Give back an exact copy of the lines below, from the first through the line with "GRO-29, owner: GH -> IC"; please stop there.
--
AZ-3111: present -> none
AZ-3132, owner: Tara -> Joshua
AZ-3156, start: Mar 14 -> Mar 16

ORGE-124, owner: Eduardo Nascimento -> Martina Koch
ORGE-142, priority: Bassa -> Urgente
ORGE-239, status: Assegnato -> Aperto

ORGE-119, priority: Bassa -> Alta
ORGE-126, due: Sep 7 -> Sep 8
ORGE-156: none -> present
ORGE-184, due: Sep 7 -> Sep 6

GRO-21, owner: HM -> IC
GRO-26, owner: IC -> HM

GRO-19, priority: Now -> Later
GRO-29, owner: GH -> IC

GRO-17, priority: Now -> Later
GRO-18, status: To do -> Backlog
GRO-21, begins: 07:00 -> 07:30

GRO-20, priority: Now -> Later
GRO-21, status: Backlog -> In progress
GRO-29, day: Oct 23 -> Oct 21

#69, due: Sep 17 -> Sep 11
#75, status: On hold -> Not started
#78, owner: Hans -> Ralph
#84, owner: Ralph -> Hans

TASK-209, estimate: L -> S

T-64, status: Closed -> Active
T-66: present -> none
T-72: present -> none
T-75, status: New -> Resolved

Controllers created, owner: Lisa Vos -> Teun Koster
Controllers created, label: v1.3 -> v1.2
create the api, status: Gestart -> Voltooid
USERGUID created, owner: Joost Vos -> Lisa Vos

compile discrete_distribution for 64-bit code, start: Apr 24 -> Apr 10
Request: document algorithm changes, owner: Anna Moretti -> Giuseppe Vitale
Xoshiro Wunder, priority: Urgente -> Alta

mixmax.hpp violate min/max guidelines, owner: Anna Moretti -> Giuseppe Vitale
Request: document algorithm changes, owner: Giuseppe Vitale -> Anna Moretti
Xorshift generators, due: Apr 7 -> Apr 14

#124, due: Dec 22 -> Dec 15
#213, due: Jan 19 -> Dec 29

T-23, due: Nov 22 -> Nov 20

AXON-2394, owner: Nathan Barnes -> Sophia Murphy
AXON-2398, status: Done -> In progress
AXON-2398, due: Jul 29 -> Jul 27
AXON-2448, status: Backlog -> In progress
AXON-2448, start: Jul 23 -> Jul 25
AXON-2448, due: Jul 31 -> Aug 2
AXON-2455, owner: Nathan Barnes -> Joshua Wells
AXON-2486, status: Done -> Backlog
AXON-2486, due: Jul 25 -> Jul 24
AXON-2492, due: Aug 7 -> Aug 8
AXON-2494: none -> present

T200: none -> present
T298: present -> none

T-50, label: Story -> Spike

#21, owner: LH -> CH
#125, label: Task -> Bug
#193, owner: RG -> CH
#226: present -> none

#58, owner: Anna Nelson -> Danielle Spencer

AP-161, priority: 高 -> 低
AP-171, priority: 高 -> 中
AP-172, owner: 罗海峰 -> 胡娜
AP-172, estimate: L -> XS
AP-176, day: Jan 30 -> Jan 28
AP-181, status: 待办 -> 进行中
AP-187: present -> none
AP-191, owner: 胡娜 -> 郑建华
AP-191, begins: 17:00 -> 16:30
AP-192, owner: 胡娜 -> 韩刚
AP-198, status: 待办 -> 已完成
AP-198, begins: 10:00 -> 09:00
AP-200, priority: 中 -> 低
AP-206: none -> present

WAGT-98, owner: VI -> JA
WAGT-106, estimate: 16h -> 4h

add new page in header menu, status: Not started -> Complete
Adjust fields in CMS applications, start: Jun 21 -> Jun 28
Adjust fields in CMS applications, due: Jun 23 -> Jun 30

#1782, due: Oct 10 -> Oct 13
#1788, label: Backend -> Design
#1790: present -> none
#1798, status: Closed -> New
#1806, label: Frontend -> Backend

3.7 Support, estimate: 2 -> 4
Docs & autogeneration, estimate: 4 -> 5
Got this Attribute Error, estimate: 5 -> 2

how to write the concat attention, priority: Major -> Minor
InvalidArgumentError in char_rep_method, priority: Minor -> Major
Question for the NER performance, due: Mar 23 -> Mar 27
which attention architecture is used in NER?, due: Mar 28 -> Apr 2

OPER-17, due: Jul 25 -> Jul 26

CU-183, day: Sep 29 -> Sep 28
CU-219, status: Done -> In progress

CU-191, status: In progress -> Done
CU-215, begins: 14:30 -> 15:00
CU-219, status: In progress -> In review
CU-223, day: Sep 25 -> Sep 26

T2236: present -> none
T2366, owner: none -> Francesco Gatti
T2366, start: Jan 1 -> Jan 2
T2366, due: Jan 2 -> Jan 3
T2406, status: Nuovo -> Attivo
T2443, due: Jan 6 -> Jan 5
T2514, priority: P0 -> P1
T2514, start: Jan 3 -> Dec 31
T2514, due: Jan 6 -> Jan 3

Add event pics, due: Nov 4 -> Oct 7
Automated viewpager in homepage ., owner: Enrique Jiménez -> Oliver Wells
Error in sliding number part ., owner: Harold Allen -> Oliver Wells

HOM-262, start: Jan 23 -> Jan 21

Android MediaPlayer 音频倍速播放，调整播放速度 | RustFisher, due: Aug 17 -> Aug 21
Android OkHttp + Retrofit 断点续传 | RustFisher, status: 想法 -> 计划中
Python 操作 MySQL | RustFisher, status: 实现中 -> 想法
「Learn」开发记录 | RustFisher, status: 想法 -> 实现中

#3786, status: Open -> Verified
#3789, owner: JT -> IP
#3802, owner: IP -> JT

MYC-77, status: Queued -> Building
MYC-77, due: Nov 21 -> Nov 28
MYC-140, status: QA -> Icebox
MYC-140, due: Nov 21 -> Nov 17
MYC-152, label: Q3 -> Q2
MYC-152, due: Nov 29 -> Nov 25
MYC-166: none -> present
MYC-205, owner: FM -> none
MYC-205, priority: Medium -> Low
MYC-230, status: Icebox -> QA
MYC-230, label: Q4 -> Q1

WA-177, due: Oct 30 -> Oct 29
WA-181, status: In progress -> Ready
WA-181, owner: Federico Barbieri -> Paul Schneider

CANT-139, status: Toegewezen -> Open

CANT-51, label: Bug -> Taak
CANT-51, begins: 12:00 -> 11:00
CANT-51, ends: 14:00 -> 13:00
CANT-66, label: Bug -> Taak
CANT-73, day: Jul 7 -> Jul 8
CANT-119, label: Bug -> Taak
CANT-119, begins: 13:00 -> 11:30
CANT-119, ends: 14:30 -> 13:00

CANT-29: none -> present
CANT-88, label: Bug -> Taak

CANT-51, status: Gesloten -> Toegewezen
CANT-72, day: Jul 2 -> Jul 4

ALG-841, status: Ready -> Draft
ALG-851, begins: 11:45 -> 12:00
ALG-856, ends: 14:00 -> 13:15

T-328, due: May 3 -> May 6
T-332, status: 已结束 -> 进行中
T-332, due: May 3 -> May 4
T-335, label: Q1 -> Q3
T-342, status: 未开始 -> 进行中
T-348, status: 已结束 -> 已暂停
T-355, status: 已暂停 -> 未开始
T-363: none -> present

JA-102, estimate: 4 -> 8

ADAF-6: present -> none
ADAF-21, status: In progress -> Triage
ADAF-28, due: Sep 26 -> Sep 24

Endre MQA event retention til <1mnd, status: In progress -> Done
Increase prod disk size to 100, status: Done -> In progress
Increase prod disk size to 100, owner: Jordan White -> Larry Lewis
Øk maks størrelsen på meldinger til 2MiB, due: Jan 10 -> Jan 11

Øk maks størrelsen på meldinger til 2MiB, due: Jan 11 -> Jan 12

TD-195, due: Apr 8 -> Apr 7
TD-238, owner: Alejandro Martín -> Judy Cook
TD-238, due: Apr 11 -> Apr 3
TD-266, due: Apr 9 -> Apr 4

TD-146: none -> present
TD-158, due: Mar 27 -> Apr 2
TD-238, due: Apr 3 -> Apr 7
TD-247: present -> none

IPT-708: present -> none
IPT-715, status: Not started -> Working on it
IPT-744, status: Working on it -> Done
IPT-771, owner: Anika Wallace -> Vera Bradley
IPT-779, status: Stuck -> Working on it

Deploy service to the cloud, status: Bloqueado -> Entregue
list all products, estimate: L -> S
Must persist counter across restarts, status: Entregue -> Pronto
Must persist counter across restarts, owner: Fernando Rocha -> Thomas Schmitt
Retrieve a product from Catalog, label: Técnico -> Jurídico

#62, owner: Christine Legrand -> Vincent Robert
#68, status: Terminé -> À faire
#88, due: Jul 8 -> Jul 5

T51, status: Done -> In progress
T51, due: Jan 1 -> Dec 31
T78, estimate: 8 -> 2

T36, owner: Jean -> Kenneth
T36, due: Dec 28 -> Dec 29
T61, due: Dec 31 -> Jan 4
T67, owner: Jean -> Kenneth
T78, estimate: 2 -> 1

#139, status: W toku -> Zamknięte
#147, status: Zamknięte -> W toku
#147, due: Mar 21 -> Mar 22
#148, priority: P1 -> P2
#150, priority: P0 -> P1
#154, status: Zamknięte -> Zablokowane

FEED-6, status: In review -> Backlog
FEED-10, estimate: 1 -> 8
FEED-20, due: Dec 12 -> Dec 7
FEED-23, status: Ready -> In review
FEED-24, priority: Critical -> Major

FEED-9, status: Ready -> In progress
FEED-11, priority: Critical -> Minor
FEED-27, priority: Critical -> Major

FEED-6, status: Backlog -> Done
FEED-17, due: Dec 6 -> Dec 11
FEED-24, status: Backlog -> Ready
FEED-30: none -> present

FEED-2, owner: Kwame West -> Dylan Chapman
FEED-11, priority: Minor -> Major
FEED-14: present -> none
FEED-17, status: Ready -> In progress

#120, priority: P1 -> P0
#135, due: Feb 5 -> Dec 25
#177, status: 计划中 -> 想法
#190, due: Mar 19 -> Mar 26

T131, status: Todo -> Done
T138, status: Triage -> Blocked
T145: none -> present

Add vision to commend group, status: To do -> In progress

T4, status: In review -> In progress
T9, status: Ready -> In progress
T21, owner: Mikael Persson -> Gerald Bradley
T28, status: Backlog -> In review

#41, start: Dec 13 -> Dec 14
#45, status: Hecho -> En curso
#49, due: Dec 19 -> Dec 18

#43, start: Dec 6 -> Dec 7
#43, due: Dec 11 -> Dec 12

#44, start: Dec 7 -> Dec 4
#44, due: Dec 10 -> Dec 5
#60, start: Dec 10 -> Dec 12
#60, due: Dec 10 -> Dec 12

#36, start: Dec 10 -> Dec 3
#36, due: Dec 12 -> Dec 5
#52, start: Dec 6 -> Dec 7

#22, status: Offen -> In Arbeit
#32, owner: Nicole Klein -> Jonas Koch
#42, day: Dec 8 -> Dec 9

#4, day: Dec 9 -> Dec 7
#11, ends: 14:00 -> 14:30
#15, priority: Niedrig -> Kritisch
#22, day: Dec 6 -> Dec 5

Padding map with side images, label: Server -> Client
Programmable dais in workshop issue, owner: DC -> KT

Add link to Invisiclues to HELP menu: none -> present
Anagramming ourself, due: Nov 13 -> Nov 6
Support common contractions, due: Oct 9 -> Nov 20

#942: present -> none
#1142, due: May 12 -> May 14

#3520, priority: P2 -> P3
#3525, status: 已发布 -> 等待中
--
ANSWER »
AZ-3111: present -> none
AZ-3132, owner: Tara -> Joshua
AZ-3156, start: Mar 14 -> Mar 16

ORGE-124, owner: Eduardo Nascimento -> Martina Koch
ORGE-142, priority: Bassa -> Urgente
ORGE-239, status: Assegnato -> Aperto

ORGE-119, priority: Bassa -> Alta
ORGE-126, due: Sep 7 -> Sep 8
ORGE-156: none -> present
ORGE-184, due: Sep 7 -> Sep 6

GRO-21, owner: HM -> IC
GRO-26, owner: IC -> HM

GRO-19, priority: Now -> Later
GRO-29, owner: GH -> IC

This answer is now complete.